You can emulate a "native" permanent suspension by doing the following: (run reddit-shell in src/reddit/r2 or equivalent location) from r2.models import Account u = Account._by_name ('yourusername') u.in_timeout = True u.days_remaining_in_timeout = 0 u._commit () where yourusername is a user you want to test it on.

I am not sure how to issue a "native" temporary suspension, but it appears that TempTimeout in the code has those capabilities, if you figure out how to use your custom code as a wrapper around it.

Thanks,

sau226

libertysoft3 commented 3 years ago

Thanks sau, great ideas. Utilizing what reddit had in place for bans would certainly be a better implementation. I'll explore it sometime.

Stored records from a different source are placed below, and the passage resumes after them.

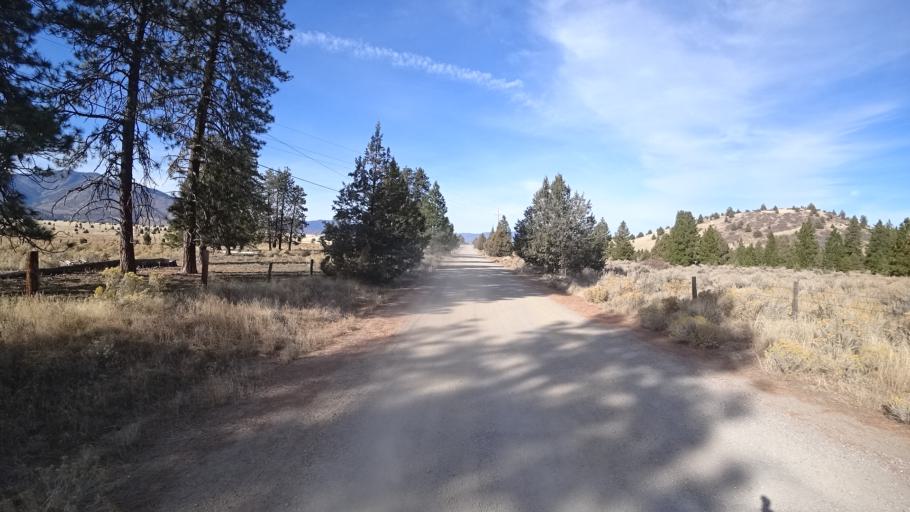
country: US
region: California
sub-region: Siskiyou County
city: Weed
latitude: 41.4873
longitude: -122.4437
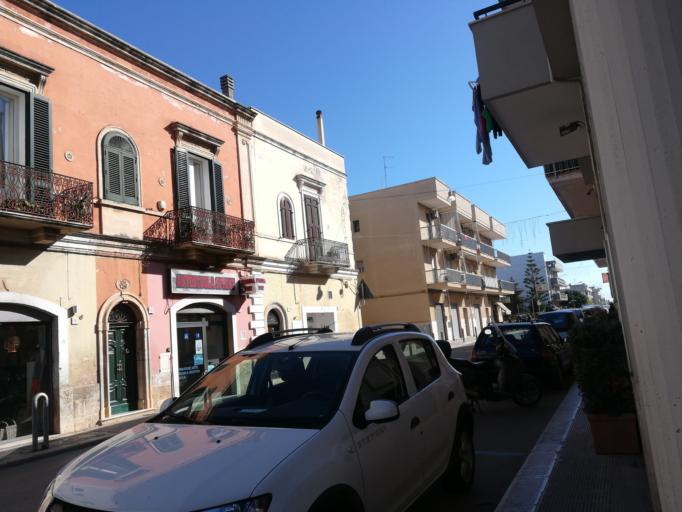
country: IT
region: Apulia
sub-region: Provincia di Bari
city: Polignano a Mare
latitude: 40.9920
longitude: 17.2252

CrystalVulpine commented 1 year ago

u.days_remaining_in_timeout = 0 isn't necessary, it's the default. As a matter of fact you can't set it directly, because it's a getter method. If you want a suspension to be temporary you have to use TempTimeout.schedule(). Weird way to do it, probably slower too since it uses a separate lookup table. And also buggy, because if the program that lifts suspensions at the end of its duration fails it becomes a permanent suspension. I have no idea why someone would design it that way.